The kilrathi have a passage in their holy book wich describes a race of alien superwarriors for whom they were no match. From their holy book, when blair "reigned cleansing fire" upon them, the first part of the prophecy was fullfilled and then the Alien warrior race returned.

All references to this, and the passage linking back to the book of genesis, was to create an enemy whom all should fear...

As for the reality/fictional part... In WC, the fictional universe is a possible future scenerio. They are from earth, they are humanity, and have our civilisation, no doubt bibles, koran's, or even the book of mormon have been preserved for it's followers.

As for origin going out of line on the issue of referring to the bible in a fictional story, it is less, or at the most just as offensive as;
- The seventh sign
- Star Trek 5
- Raiders of the lost ark
- Dogma
 

Wedge009

Rogue Leader
Edit: I wrote this post in response to LOAF's. Clearly I have taken much longer than I originally thought.

I personally believe that when Jesus returns (Armageddon, Judgement Day, whatever you want to call it), everyone will know, both the living and the dead, and be called to account.
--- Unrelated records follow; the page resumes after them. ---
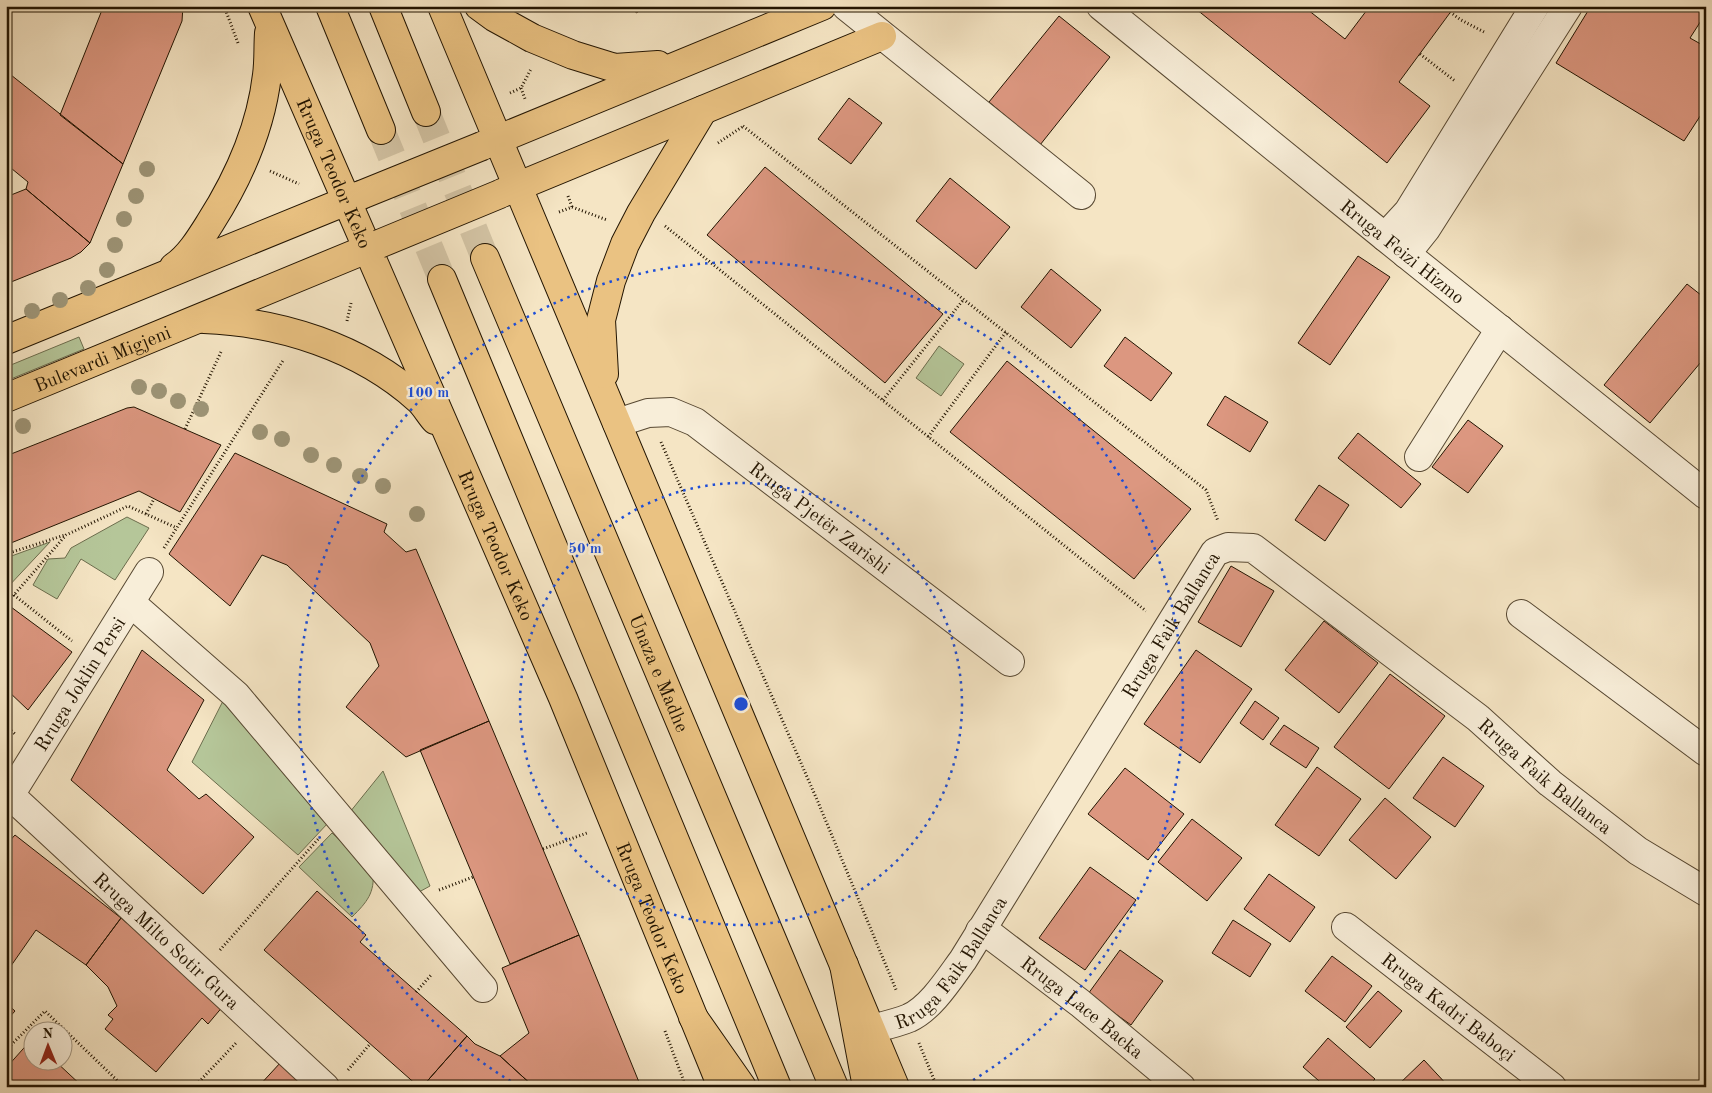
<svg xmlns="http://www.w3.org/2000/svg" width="1712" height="1093" viewBox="0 0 1712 1093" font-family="'Old Standard TT',serif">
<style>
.green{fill:#b5c699;stroke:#6c6d4d}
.building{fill:#dc9780;stroke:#221401}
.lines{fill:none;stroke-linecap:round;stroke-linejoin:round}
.highway-tunnel{stroke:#d5c6a7;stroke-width:28;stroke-dasharray:28 14;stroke-linecap:butt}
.minor-casing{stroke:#574832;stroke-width:30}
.major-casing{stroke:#221401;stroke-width:30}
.highway-casing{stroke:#221401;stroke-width:30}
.path{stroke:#221401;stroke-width:3;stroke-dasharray:1 2.5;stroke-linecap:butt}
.minor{stroke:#f8eed9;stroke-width:28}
.major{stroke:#eac282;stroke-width:28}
.highway{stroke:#eac282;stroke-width:28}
.major-bridge-casing{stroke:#221401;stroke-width:30;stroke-linecap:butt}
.major-bridge{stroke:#eac282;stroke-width:28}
.tree{fill:#9d9476}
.ring{fill:none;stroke:#1d4ed8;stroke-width:2.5;stroke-dasharray:2.5 5}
.labels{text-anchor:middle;stroke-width:4.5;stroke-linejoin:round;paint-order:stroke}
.street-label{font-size:19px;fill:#221401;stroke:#f8eed9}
.centre{fill:#1d4ed8;stroke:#f8eed9;stroke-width:2.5}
.ring-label{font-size:15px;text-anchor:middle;font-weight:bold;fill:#1d4ed8;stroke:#f8eed9;stroke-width:4.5;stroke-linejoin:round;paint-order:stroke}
</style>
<rect width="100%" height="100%" fill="#f5e5c4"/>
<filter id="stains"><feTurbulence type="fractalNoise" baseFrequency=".004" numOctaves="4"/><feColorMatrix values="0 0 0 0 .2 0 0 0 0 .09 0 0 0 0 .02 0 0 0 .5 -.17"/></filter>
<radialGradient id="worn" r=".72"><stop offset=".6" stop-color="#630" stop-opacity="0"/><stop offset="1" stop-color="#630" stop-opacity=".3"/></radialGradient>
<!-- green -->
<path class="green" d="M79,337L84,349L6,381V367Z
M939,346L964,364L941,396L916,378Z
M127,517L149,528L115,580L81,559L57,599L33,585L48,559L65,558L71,548Z
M50,542L6,589V558Z
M224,699L328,823L298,855L192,762Z
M383,771L430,886L419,892L350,812Z
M332,833L373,871C375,893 367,902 352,917L299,867Z"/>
<!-- building -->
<path class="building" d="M100,6H183L182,21L123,164L60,115L102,10Z
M626,6H642L637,13Z
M1196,6H1303L1345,39L1370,6H1455L1399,82L1430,106L1387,163L1196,9Z
M1591,6H1700L1706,10V13L1690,38L1706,47V107L1684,141L1556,63Z
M1059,16L1110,57L1040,145L989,102Z
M6,71L123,164L90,243L26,189L28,182L6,164Z
M849,98L882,123L851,164L818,139Z
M765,167L943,314L885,383L707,235Z
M950,178L1010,227L976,269L916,221Z
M26,189L90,243L81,252L71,258L6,284V197Z
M1358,256L1390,277L1330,365L1298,343Z
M1051,269L1101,310L1071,348L1021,307Z
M1687,284L1706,299V356L1650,423L1604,385Z
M1125,337L1172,373L1151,401L1104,366Z
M1007,361L1191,509L1134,579L950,432Z
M1225,396L1268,422L1250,452L1207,425Z
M134,407L221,445L180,512L139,491L6,545V456L127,408Z
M1468,420L1503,446L1468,493L1432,467Z
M1358,433L1421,484L1401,508L1338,458Z
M235,453L387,524L384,532L406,552L416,549L489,721L406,757L346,707L379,666L370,643L287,565L262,555L230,606L169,554Z
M1319,485L1349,505L1325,541L1295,520Z
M1231,566L1274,591L1241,647L1198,622Z
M11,607L72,652L28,710L6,689V612Z
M1324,621L1378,663L1339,713L1285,670Z
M142,650L204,700L167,770L199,799L206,794L254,837L203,894L71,780Z
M1196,650L1252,689L1200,763L1144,724Z
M1390,674L1445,716L1389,789L1334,747Z
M1255,701L1279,718L1263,740L1240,723Z
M489,721L579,935L510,964L420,750Z
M1284,725L1319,748L1306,768L1270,744Z
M1443,757L1484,786L1455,827L1413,798Z
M1317,767L1361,799L1319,856L1275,825Z
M1125,768L1184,814L1148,860L1088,814Z
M1385,798L1431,837L1396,879L1349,840Z
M1192,819L1242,858L1207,901L1158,862Z
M15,835L121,918L86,965L36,930L6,973V845Z
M1090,867L1136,900L1085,970L1039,938Z
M1269,874L1315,907L1290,942L1244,909Z
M317,891L366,935L360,942L467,1036L422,1087H419L264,950Z
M121,918L224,1005L208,1024L202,1018L156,1072L105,1029L113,1019L108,1015L117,1006L108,987L86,965Z
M1233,920L1271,944L1250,977L1212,953Z
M579,935L641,1087H534L500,1056L529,1033L502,968Z
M1120,950L1163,981L1131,1025L1088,994Z
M1332,956L1372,986L1345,1022L1305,991Z
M1378,991L1402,1011L1370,1048L1346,1027Z
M6,1003L15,1011L6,1021Z
M467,1036L475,1044L500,1056L534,1087H422Z
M1328,1038L1375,1079L1368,1087H1326L1303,1067Z
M31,1040L32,1042V1060H54L83,1087H16L6,1078V1068Z
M1424,1060L1449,1087H1396Z
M281,1062L309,1087H258Z
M1309,1081L1316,1087H1304Z"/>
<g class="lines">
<!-- highway-tunnel -->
<path class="highway-tunnel" d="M426,112L485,258
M381,130L442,279"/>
<!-- minor casing -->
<g class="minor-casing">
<g id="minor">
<path d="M846,6L1081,195"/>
<path id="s1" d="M1101,6L1385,237L1706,495"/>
<path d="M1385,237L1408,212L1535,6"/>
<path d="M1406,254L1426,229L1568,6"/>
<path id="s2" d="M617,423L648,413L671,412L695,422L1010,662"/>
<path d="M1419,457L1500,329"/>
<path d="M131,603L236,695L483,988"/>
<path d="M1521,614L1706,752"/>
<path id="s3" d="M6,795H10L325,1087"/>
<path id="s4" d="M10,795L149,572"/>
<path id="s5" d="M1346,927L1552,1087"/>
<path id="s6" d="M980,931L993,937L1080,1003L1181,1087"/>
<path id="s7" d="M871,1029C883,1026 897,1023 909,1018C931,1008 949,979 963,960L1215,552L1228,547L1253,548L1478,718L1550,783L1638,851L1706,892"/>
</g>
</g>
<!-- major casing -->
<g class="major-casing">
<g id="major">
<path id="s8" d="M262,6L563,698L722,1087"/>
<path d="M442,6L895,1087"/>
<path d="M479,6L494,17L532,38L573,55L615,68L658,65"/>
<path d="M482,146L822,6"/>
<path d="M502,193L882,36"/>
<path d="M174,267C189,257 200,239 210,223C238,179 261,127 267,75C269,61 268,47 269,33"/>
<path d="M204,319C280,322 360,347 418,399C424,404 429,413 435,420"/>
<path d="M6,340L361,195"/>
<path d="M604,374L601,320L611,281L625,244L641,213L703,110"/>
<path id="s9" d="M6,398L379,244"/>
</g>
</g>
<!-- highway casing -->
<g class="highway-casing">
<g id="highway">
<path d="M330,6L381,130"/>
<path d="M383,6L426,112"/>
<path id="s10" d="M485,258L834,1087"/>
<path d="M442,279L777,1087"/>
<path d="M844,965L867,1087"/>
<path d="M693,1017L742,1087"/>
</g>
</g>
<!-- path -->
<path class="path" d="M224,6L238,43
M1358,6L1365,12
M1450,12L1461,20L1486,33
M1420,54L1455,81
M521,88L525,99
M510,93L521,88L531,69
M743,126L1206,490L1218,521
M718,143L742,127
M270,171L299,184
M568,196L572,207
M559,212L572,207L607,220
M665,226L1146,611
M347,321L351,303
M883,400L964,299
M185,429L221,352
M928,437L1006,332
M661,442L818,802L897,992
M146,514L154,499
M164,548L284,359
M6,554L65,535
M14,595L72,641
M6,604L66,535L128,506L177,528
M6,726L15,734
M543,849L587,833
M439,890L473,877
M220,950L320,837
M416,992L432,974
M665,1031L686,1087
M919,1043L937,1087
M6,1050L45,1011L124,1087
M348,1070L370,1044
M194,1087L237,1042"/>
<!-- minor -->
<use href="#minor" class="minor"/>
<!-- major -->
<use href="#major" class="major"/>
<!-- highway -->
<use href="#highway" class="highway"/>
<!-- major-bridge casing -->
<g class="major-bridge-casing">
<path id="major-bridge" d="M361,195L482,146
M379,244L500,194"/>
</g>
<!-- major-bridge -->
<use href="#major-bridge" class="major-bridge"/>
</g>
<!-- trees -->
<g class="tree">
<circle cx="147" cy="169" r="8"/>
<circle cx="136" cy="196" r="8"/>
<circle cx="124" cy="219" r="8"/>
<circle cx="115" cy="245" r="8"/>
<circle cx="107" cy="270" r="8"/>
<circle cx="88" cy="288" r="8"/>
<circle cx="60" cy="300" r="8"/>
<circle cx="32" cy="311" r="8"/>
<circle cx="139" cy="387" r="8"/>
<circle cx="159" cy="391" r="8"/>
<circle cx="178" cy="401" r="8"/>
<circle cx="201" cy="409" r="8"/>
<circle cx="23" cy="426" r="8"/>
<circle cx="260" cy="432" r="8"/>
<circle cx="282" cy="439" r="8"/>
<circle cx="311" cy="455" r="8"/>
<circle cx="334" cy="465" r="8"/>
<circle cx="360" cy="476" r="8"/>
<circle cx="383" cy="486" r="8"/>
<circle cx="417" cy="514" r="8"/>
</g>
<!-- distance rings -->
<g class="ring">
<circle cx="741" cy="704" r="221"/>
<path d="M517 1085A442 442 0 1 1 965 1085"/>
</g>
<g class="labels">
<!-- street labels -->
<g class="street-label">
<text dy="7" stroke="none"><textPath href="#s8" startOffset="182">Rruga Teodor Keko</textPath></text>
<text dy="7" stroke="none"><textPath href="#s1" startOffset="389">Rruga Feizi Hizmo</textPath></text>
<text dy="7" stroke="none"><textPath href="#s9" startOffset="104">Bulevardi Migjeni</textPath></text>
<text dy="7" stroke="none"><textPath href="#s2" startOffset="239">Rruga Pjetër Zarishi</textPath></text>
<text dy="7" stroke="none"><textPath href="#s8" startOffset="588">Rruga Teodor Keko</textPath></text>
<text dy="7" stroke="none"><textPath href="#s7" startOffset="514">Rruga Faik Ballanca</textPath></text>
<text dy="7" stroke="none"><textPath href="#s10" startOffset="450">Unaza e Madhe</textPath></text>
<text dy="7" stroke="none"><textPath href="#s4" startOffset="131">Rruga Joklin Persi</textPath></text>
<text dy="7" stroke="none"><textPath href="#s7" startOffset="1009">Rruga Faik Ballanca</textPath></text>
<text dy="7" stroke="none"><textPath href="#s8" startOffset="992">Rruga Teodor Keko</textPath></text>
<text dy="7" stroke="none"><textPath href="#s3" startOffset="218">Rruga Milto Sotir Gura</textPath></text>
<text dy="7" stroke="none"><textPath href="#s7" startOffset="109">Rruga Faik Ballanca</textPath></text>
<text dy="7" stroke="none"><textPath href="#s5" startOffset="130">Rruga Kadri Baboçi</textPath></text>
<text dy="7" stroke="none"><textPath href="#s6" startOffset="128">Rruga Lace Backa</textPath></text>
</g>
</g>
<circle cx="741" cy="704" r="8" class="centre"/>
<g class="ring-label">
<text x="428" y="397">100 m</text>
<text x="585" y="553">50 m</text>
</g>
<!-- margin -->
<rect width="1712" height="1093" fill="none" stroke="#f5e5c4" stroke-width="25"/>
<rect x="8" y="8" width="1697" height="1078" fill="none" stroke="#221401" stroke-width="2.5"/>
<rect x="12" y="12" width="1687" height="1068" fill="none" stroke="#221401"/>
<!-- north arrow -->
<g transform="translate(48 1046) rotate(359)"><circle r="24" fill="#f8eed9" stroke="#a29783"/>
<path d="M0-4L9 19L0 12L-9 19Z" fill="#8f2418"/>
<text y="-8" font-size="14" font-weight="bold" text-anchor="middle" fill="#221401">N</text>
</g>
<rect width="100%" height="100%" filter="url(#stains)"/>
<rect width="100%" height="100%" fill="url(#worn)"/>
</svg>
However, if this is the interpretation within the WC-universe and purely for entertainment's sake, then I am content with that, since that is no different to any other game, book or movie with Biblical references (edit: as Mace just pointed out).

So, with that in mind, the whole Nephilim being involved in both Human and Kilrathi religion is an interesting spin, sort of linking Humanity and Kilrathi in a parallel neither of them would know or consider until 'now' (WCP/SO time). It's not really made clear in Prophecy, I assume that idea would have been elaborated upon in the planned sequels.

Part of the reason I didn't think Origin planned such an elaborate connection to the Bible was the way Zero dismissed it so casually in the cutscene where he and Casey discuss their respective fathers. "I heard the word Kn’thrak once or twice before and it was in relation to some ancient Terran biblical text and a race called 'Nephilim'." To me, that sort of said, "yeah, this is where we took the name from, but we don't mean anything more than that".

As for references to the Nephilim, well the New International Version appears to have two: Genesis 6 (just before the story of Noah, the Ark and the Flood), and Numbers 13, the Israelite explorers giving the report to Moses about the land of Canaan (this is after the Exodus from Egypt, where the Israelites are travelling to the Promised Land).

Regarding the Numbers reference, most of the Israelite explorers were fearful of the Canaanites and may only have called them Nephilim as an exaggeration of their great size and apparent strength, especially when one could argue that the first mention of Nephilim was before the great flood. I am not a Bible scholar by any means, however, and I am willing to admit I could be wrong on this point. Of course, in the WC version of history, one could argue the Nephilim simply hopped into their spaceships during the flood. :)

I only know of Enoch from Genesis 5 (he was the first to go to heaven without dying), and Jude from the New Testament, where a few sentences are quoted from what I think is the apocryphal Book of Enoch. There's a reason why certain writings are not included in the Bible, but as I said, I'm no Bible scholar, so I'm not familar with the Book of Enoch itself.